Friday, February 18, 2011

Gold Up To $1,860?

"Goldrunner," at CommodityOnline, says gold's parabolic rise is accelerating. Correction and cosolidation periods are getting shorter.

Overall, the Parabolic rise in Gold appears to be accelerating on the chart as the corrections appear to be getting shorter in time and more shallow in terms of price. This is how a parabolic rise takes place. This also shows how the psychology of investors is changing toward Gold. The price of Gold slurs and chops higher on the chart as investors’ fear of the supply of Dollars being printed keeps on rising. U.S. investors are increasingly becoming concerned about how the increasing supply of Dollars is devaluing the Dollar affecting everything in their lives – the buying power of their income, the stability of their jobs, the worth of their possessions, and of the value of their savings.
Alarm over the implication of QE2 plus inflation outbreaks in other part of the world are fueling the rise. It's possible, according to goldrunner, for gold to make it up to $1,860 or even higher over the months before a major correction hits.


Gold is entering the blow-off third stage of its bull market, or a bubble. One possible scenario if gold goes manic: back in the late 1990s, tech stocks went manic but suffered a major purge in 1997-8. That downdraft led at least one commentator (David Dreman) to declare the tech bubble to be over.

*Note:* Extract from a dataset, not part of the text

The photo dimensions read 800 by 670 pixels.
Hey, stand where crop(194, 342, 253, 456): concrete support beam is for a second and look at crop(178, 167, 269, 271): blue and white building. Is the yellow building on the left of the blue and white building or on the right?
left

Instead, tech stocks wiped the blood off and continued accelerating towards the blow-off end in March 2000.

Could gold follow such a scenario? Some may argue that it already has, from 2008. From a February high of around $1,035, gold sunk below $700 as the credit crunch wreaked its wrath. Trouble is, it's now 2011 and gold's still going strong but not very strong. 1997 + 3 = 2000. Had gold followed the tech scenario with 2008 standing in the place of 1997, then an all-out bear market should have started by now.

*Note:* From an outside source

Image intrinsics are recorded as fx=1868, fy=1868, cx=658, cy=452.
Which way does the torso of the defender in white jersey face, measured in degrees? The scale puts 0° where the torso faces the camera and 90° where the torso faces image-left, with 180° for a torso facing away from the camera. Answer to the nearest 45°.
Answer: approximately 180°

When gold goes parabolic, falls of that sort aren't part of the picture. Gold got slaughtered in the mid-1970s, but the carnage ended in 1976. More than three years passed before the blow-out top. As this chart from Casy research shows, today's gold market is advancing at a more modest pace relative to that of the late '70s:



Updating it for another year using today's gold prices make it seem even more modest by comparison. Of course, the metal avoided the 1975-6 slaughter; 2008's was mild by comparison.

It's a different gold market, to be sure. The only way to spot a blow-off-top is by seeing one unfold in front of our eyes.